The financial information required to be submitted by GE in its application to KIRA detailed the company's business and revitalization project. Under administrative regulations adopted by KIRA, such information included a financial history of the corporation, projected cost of the project, the specific amount and timing of capital investment, copies of financial statements and a detailed description of the company's productivity, efficiency and financial stability. . . . It does not take a degree in finance to recognize that such information concerning the inner workings of a corporation is "generally recognized as confidential or proprietary" and falls within the wording of KRS 61.878(1)(c)(2).

Id . at 768. As evidenced by the foregoing, the Hoy court construed KRS 61.878(1)(c)2., which does not require a showing that disclosure of the records would permit an unfair advantage to competitors of the entity disclosing the records, the third criterion codified at KRS 61.878(1)(c)1. However, the language of these provisions is identical as to the first two criteria. Like the other exceptions to public inspection, the burden of proof relative to invocation of KRS 61.878(1)(c)1. and (1)(c)2. rests with the agency. In other words, the public agency must prove that the records were confidentially disclosed to it by the entity and are generally recognized as confidential or proprietary, neither of which is established by the evidence of record.

11 At page 319 of Marina Management Services , the Court observed:

The records submitted to the Parks Department include information on asset values, notes payable, rental amounts on houseboats, related party transactions, profit margins, net earnings, and capital income. These are records of privately owned marina operators, disclosure of which would unfairly advantage competing operators. The most obvious disadvantage may be the ability to ascertain the economic status of the entities without the hurdles systematically associated with acquisition of such information about privately owned organizations. Further, the facts on the record indicate that the audit statements were disclosed confidentially to Tourism and the Auditor's Office.
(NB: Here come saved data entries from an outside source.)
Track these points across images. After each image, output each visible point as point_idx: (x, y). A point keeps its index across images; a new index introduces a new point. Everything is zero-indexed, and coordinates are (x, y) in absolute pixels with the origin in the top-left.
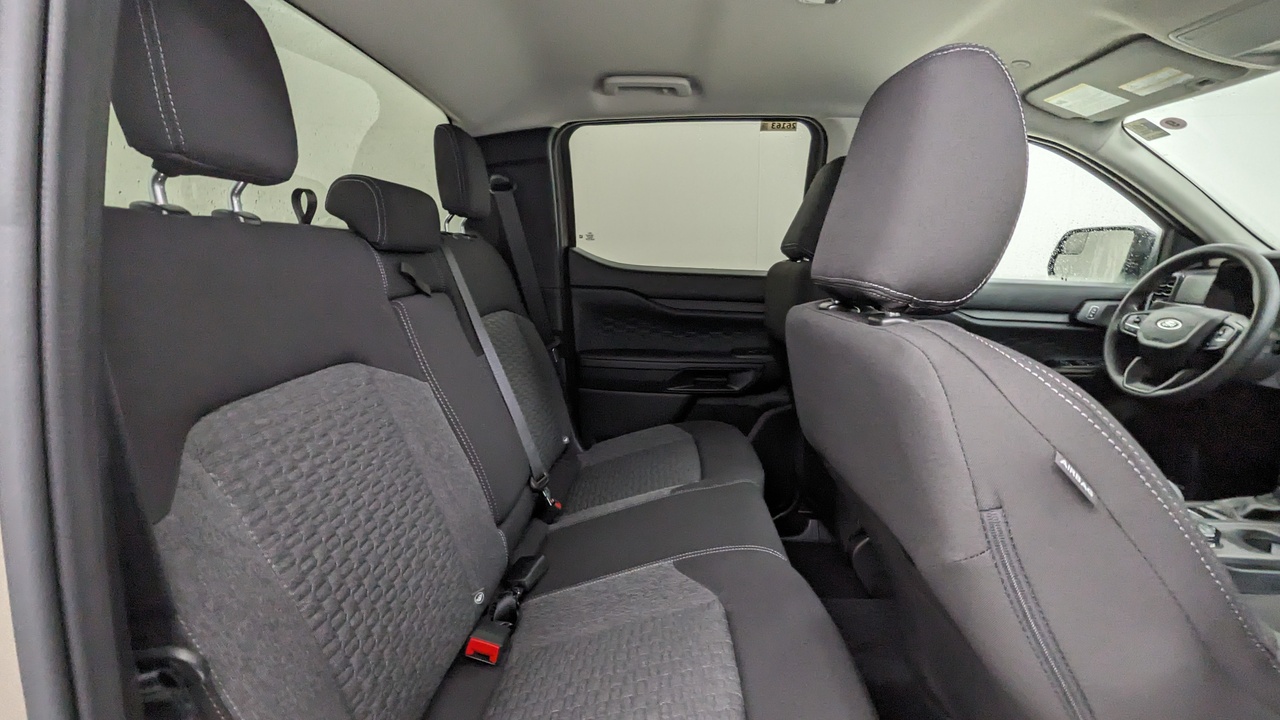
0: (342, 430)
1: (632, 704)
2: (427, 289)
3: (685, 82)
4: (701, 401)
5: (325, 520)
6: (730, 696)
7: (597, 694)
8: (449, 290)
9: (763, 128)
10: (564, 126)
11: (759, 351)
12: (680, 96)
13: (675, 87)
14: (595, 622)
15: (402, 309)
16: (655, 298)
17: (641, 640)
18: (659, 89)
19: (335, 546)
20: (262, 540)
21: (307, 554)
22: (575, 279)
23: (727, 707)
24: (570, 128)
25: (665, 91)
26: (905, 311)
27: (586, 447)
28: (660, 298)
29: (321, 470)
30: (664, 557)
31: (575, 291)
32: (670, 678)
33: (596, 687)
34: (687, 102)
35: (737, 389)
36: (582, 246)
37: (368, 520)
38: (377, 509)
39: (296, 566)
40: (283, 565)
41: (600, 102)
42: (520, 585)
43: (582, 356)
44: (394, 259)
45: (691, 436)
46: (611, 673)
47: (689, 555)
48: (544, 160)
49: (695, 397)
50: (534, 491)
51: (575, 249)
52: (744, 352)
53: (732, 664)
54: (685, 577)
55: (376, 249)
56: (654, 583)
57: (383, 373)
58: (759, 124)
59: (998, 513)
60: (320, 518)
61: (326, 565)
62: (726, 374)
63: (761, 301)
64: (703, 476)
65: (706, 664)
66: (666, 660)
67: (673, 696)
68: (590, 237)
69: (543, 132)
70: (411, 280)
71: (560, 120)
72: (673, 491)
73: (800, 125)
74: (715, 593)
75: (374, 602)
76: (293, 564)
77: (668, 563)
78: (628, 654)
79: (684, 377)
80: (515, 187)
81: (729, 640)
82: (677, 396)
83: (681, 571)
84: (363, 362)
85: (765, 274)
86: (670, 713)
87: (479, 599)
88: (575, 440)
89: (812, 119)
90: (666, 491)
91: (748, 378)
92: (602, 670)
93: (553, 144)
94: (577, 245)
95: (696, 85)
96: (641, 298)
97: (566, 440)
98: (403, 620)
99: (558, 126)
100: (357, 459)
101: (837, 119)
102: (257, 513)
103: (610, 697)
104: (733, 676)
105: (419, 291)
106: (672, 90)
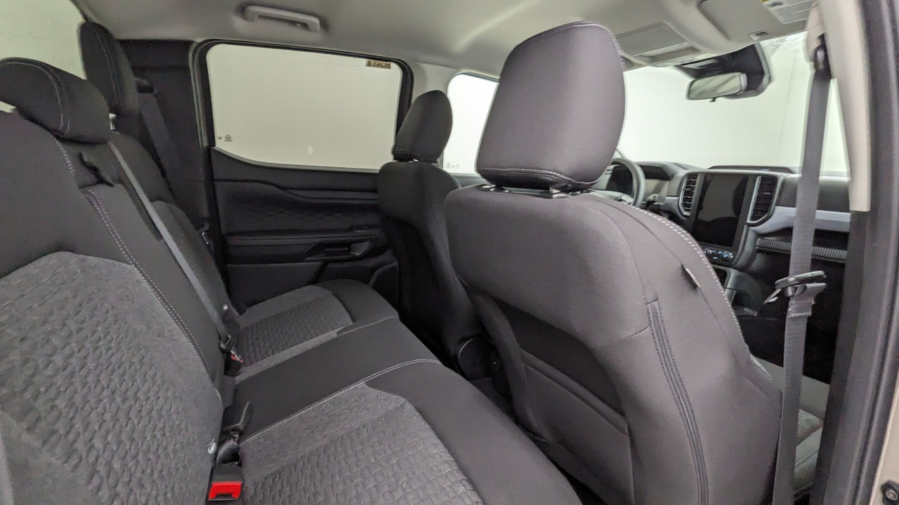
0: (76, 318)
1: (378, 491)
2: (108, 179)
3: (316, 21)
4: (330, 266)
5: (92, 409)
6: (446, 462)
7: (344, 492)
8: (122, 180)
9: (369, 65)
10: (205, 42)
11: (371, 227)
12: (311, 31)
13: (309, 24)
14: (316, 441)
15: (95, 198)
16: (292, 189)
17: (362, 444)
18: (293, 23)
19: (108, 432)
20: (45, 443)
21: (89, 445)
22: (218, 174)
23: (449, 470)
24: (209, 44)
25: (299, 25)
26: (564, 190)
27: (241, 312)
28: (298, 189)
29: (73, 360)
30: (356, 380)
31: (217, 183)
32: (398, 463)
33: (341, 487)
34: (315, 36)
35: (358, 254)
36: (221, 145)
37: (124, 400)
38: (127, 389)
39: (84, 460)
40: (74, 462)
41: (240, 24)
42: (235, 430)
43: (228, 238)
44: (76, 149)
45: (330, 292)
46: (348, 474)
47: (376, 375)
48: (186, 69)
49: (326, 263)
50: (223, 351)
51: (215, 148)
52: (360, 228)
53: (438, 441)
54: (378, 392)
55: (58, 138)
56: (356, 401)
57: (92, 260)
58: (365, 61)
59: (656, 303)
60: (87, 407)
61: (106, 453)
62: (348, 245)
63: (374, 191)
64: (354, 320)
65: (420, 446)
66: (389, 452)
67: (407, 474)
68: (228, 139)
69: (186, 44)
70: (94, 170)
71: (200, 37)
72: (338, 333)
73: (393, 65)
74: (404, 397)
75: (152, 474)
76: (81, 458)
77: (362, 384)
78: (356, 456)
79: (318, 249)
80: (156, 91)
81: (428, 426)
82: (312, 264)
83: (373, 387)
84: (72, 251)
85: (377, 172)
86: (411, 487)
87: (212, 450)
88: (231, 307)
89: (403, 62)
90: (333, 334)
91: (364, 247)
92: (340, 472)
93: (194, 56)
94: (217, 145)
95: (325, 24)
96: (277, 189)
97: (225, 308)
98: (174, 483)
99: (199, 40)
100: (98, 345)
101: (420, 64)
102: (31, 417)
103: (357, 492)
104: (442, 448)
105: (101, 181)
106: (305, 25)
On these facts alone, the exemption clearly applies.

Thus, the Parks Department adduced sufficient proof to support invocation of the exemption.

12 Recognizing that records of a private health insurer acquired by the Department of Insurance in rate proceedings were proprietary, the Court concluded: "If it is established that a document is confidential or proprietary and that disclosure to competitors would give them substantially more than a trivial unfair advantage, the document should be protected from disclosure. . . . " Hughes , p. 199.